The second was when Tom Donahoe, the Steelers' former director of football operations, engineered a trade the morning of the 1996 draft that sent the Rams a second-round draft choice that year and a fourth-rounder in 1997 and got a third-rounder in return in '96 and Bettis.

It likely was the best trade for a player in Steelers history.

"Change is always scary," Bettis said, "and, when I left the Rams, it was change. I was going somewhere that I didn't know a lot about. I knew about the history of running backs and that the Steelers had a long tradition of big running backs ... and I knew it was a great situation from a football standpoint.

"What I didn't understand were the opportunities off the field in the community involvement, and how the fans were going to just gravitate to me so quickly. Those are things that you can't measure and things that are really priceless. It's something that I would have never imagined in my wildest dreams."

He has three of the top four rushing seasons in franchise history and he would have claimed No. 1 if he weren't held out of the final game to rest a minor injury for the playoffs. He finished 25 yards short of Barry Foster's record 1,690 in 1992.

But this may have been his most satisfying season because many believed his career was on the downswing after two consecutive subpar seasons for him, although both were over 1,000 yards.

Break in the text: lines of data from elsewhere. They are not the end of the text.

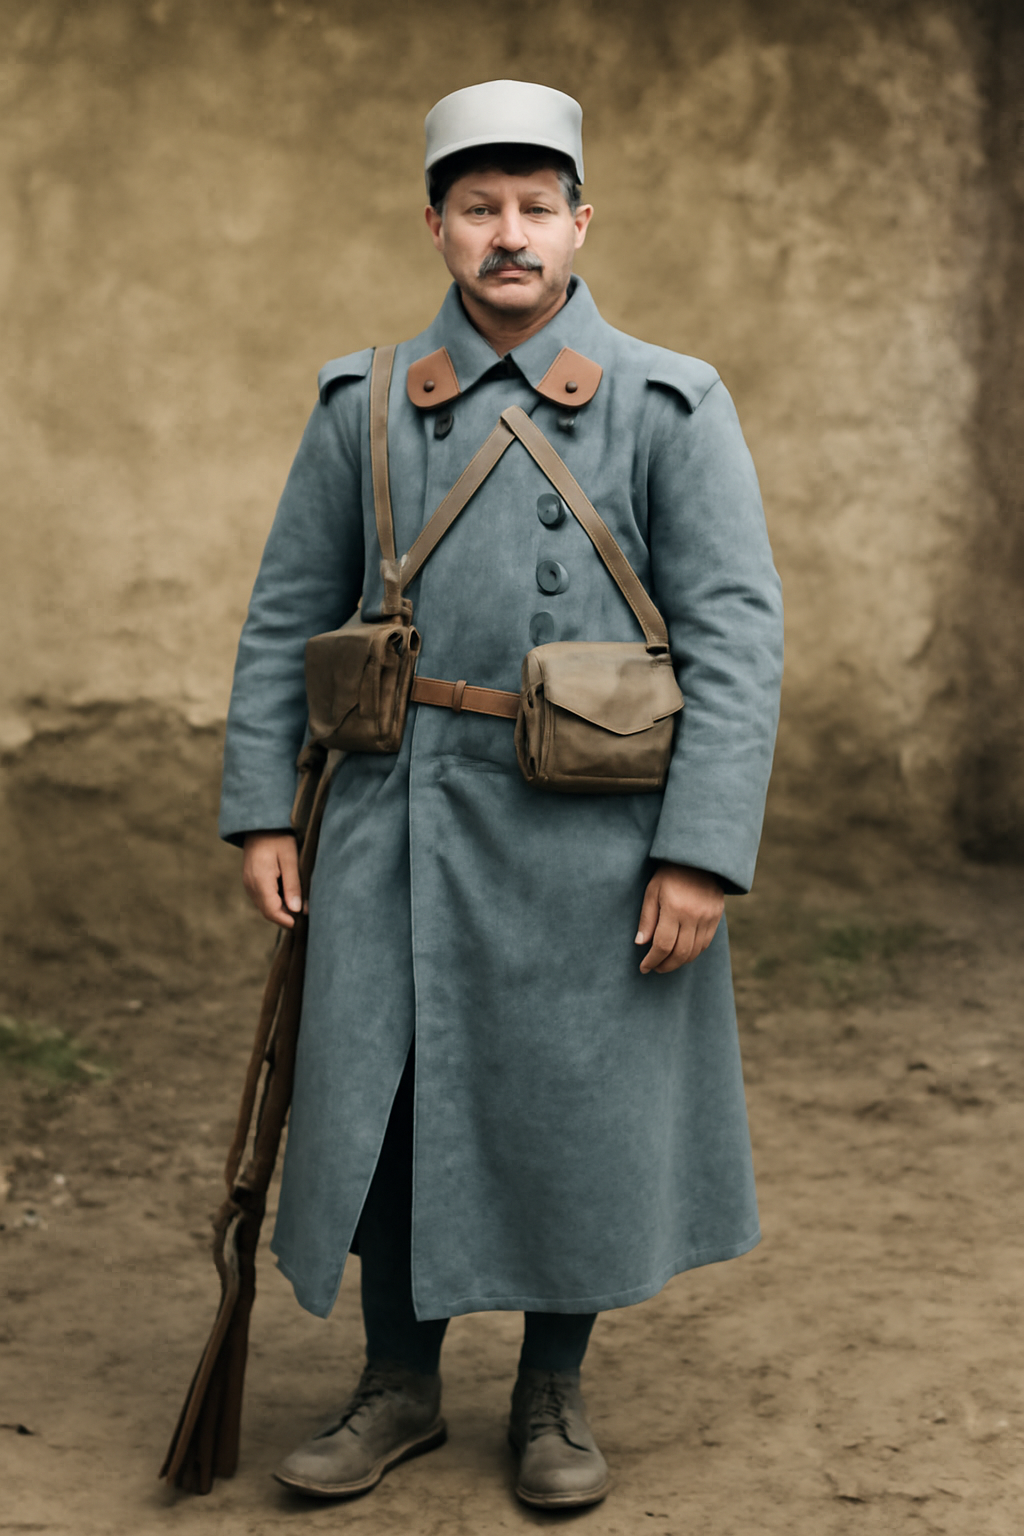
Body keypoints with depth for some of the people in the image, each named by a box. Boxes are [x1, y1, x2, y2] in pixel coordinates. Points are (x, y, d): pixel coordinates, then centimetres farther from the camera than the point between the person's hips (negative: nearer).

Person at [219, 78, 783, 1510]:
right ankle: (400, 1387, 28)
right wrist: (262, 812, 3)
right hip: (403, 826, 3)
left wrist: (701, 854, -16)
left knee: (579, 1121, 8)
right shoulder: (363, 407, 4)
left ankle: (554, 1393, 28)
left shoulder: (670, 406, -5)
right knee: (382, 1106, 8)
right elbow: (289, 617, 9)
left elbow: (738, 633, -10)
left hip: (588, 839, -2)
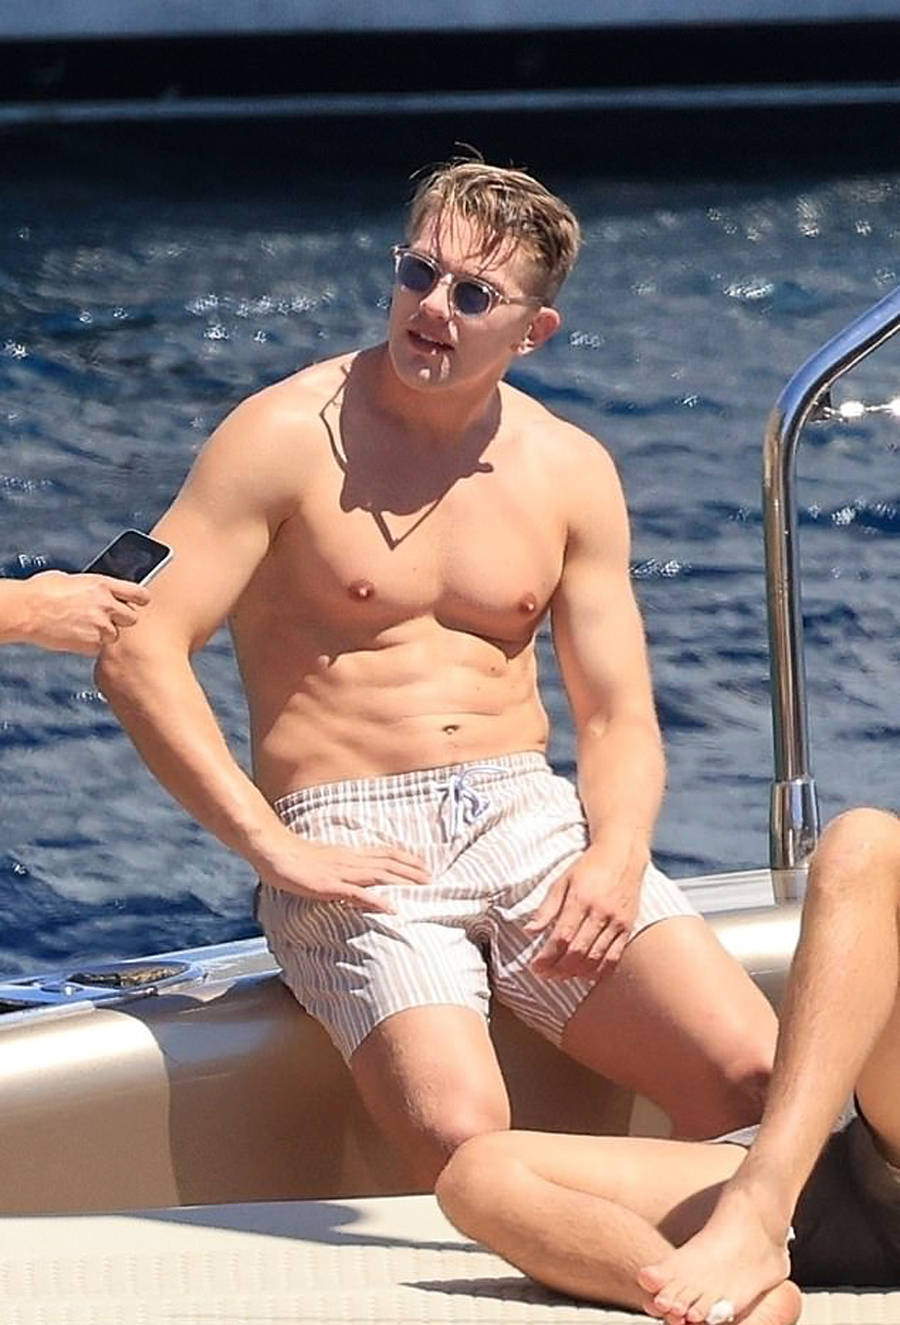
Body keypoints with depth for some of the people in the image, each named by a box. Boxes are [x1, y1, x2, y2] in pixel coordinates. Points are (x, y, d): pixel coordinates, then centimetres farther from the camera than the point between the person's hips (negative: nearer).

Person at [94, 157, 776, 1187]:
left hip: (531, 820, 4)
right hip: (351, 846, -4)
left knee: (759, 1078, -17)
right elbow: (138, 651, -10)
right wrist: (275, 850, -17)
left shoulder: (570, 472, 12)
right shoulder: (288, 437, -2)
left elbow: (619, 721, 12)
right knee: (463, 1141, -31)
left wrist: (616, 856, -10)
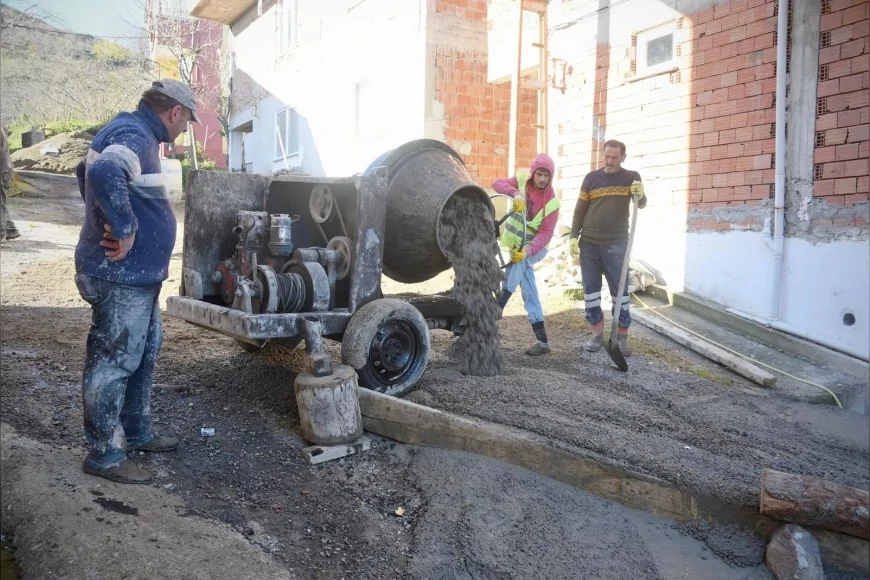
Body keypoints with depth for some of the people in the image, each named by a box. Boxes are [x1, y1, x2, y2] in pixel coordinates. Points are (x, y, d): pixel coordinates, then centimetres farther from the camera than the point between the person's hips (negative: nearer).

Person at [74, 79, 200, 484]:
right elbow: (104, 173, -41)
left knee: (143, 356, 20)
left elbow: (87, 170, 30)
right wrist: (123, 229, -30)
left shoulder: (131, 131, 14)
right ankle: (105, 456, 13)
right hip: (122, 277, -11)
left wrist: (105, 220, 24)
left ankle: (137, 433, 34)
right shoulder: (135, 136, -19)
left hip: (137, 275, 11)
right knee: (113, 364, 0)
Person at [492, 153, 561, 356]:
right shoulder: (522, 181, -9)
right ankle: (542, 340, 3)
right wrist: (515, 194, -41)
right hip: (516, 243, 3)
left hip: (533, 246, -3)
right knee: (529, 292, 1)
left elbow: (545, 234, -26)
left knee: (518, 263, -36)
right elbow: (497, 183, -23)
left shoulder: (551, 202, -18)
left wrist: (527, 250, -42)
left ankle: (497, 307, -33)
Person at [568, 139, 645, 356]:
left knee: (620, 289, -1)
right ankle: (597, 333, 16)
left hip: (616, 244, -2)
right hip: (589, 243, 2)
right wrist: (573, 236, -1)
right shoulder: (592, 178, 4)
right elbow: (580, 210, 6)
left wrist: (640, 195, -28)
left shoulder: (631, 177, 2)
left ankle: (622, 336, 7)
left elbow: (641, 205, -6)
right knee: (591, 289, 5)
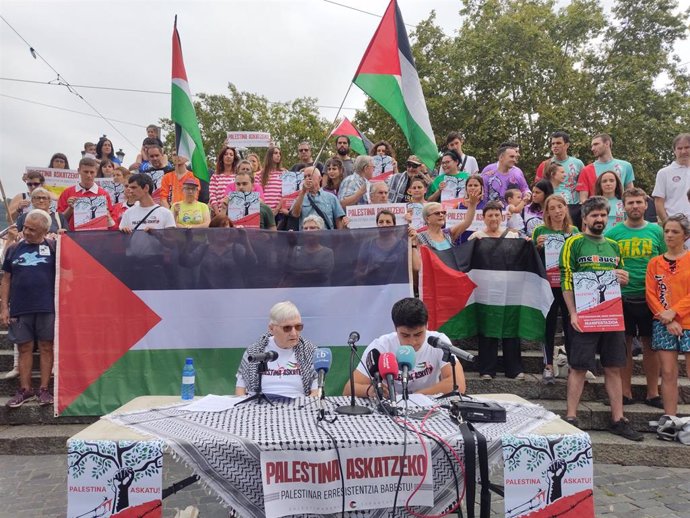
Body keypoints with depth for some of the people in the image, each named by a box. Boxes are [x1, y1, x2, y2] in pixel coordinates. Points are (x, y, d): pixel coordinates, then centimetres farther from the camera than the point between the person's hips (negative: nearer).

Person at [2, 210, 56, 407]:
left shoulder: (52, 247, 3)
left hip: (47, 308, -2)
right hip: (20, 309, 2)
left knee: (46, 347, 4)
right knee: (24, 349, 8)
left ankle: (44, 389, 12)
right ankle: (25, 390, 17)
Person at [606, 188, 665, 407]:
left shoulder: (656, 231, 5)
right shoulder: (613, 233, 1)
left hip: (650, 297, 1)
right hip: (622, 297, -1)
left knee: (651, 345, 9)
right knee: (624, 345, 7)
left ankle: (653, 393, 22)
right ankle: (626, 393, 18)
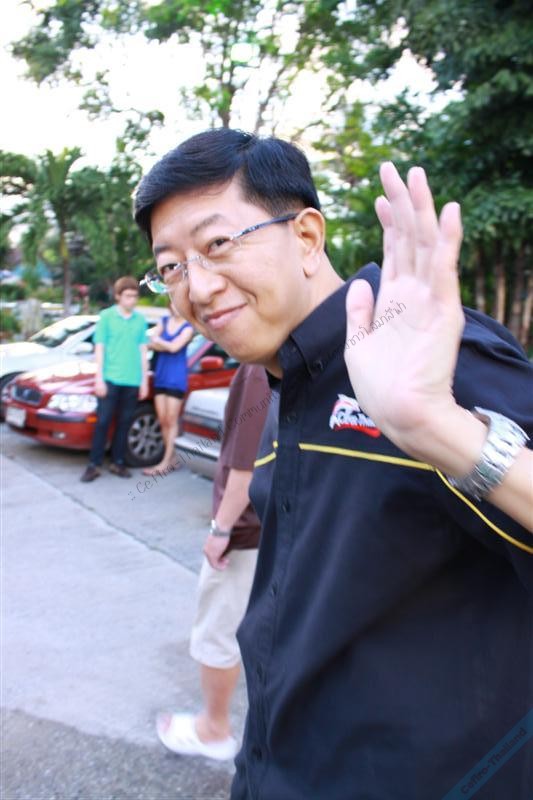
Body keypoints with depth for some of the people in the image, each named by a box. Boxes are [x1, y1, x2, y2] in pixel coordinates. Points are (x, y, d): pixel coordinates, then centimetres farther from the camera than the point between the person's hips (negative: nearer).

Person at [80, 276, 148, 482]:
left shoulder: (140, 320, 8)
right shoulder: (106, 316, 1)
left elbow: (142, 351, 12)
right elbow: (99, 348, 0)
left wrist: (144, 380, 9)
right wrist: (99, 378, -6)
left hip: (132, 381, 3)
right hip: (110, 379, -3)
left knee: (124, 423, 8)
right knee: (103, 421, -2)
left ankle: (117, 462, 18)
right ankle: (94, 464, 4)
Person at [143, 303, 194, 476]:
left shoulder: (188, 328, -3)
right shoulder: (163, 321, 12)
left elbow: (174, 347, -14)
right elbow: (152, 343, 2)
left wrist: (158, 341, 0)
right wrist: (167, 345, -12)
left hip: (176, 378, -5)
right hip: (161, 375, 5)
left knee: (171, 421, -3)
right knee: (162, 420, 5)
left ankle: (165, 462, -2)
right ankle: (171, 456, 15)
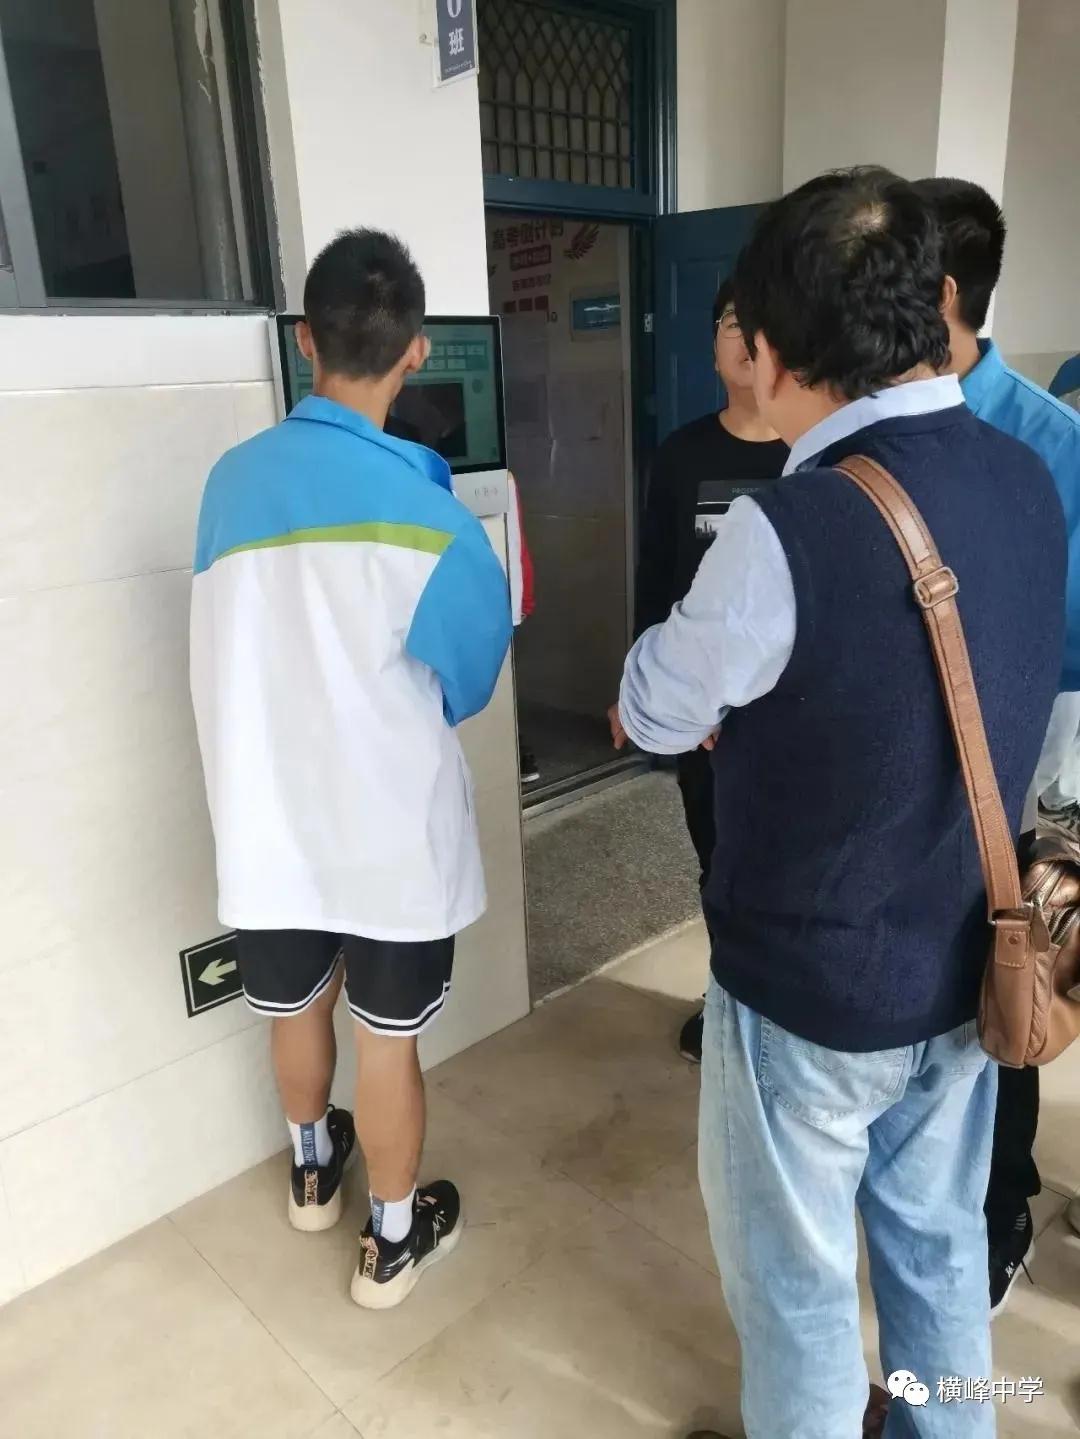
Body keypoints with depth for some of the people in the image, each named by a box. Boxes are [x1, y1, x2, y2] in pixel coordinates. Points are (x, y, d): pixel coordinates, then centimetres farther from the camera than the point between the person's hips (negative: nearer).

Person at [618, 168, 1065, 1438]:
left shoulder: (788, 531, -30)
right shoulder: (1023, 483, -5)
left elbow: (657, 716, -11)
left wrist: (664, 669, 10)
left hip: (814, 991, -7)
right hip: (964, 967, 7)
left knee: (796, 1279, 19)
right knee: (938, 1239, 29)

"To be criticized and ridiculed as much as I was and for all the preseason publications and anyone to say that I was pretty much washed up, that this was definitely my last hurrah and that my best years are behind me, it's refreshing."

When he was in Los Angeles and then St. Louis, Bettis was known as the "Battering Ram." When he was traded to the Steelers, he said he would rather be known as The Bus, a nickname he received at Notre Dame.

It did not become widely used until Steelers broadcaster Myron Cope picked up on it. Cope was in the lobby of a hotel when someone called out to Bettis by the name "Bussie."

"The next thing you know," Bettis said, "he grabbed it and he came over to me and said, 'Can I call you The Bus?' The next thing you know, it's a cult following, so to speak."

Bettis has become a cult industry here, what with all The Bus food items at Giant Eagle and the Bus Pass and the Bus bus that travels to all the road games, and all those radio and TV shows and all those yards.

It may be coming to an end. Sunday could be the final time Jerome Bettis pulls on a Steelers jersey. He becomes a free agent if he's not signed by March 2.

"I really think that I'm going to be here. I'm taking a really proactive approach about it. I want to stay here, so I feel if I can talk about it as much as I am, then hopefully it will happen.

"I would like to think that it's not going to be the last time that I have a Steelers uniform on."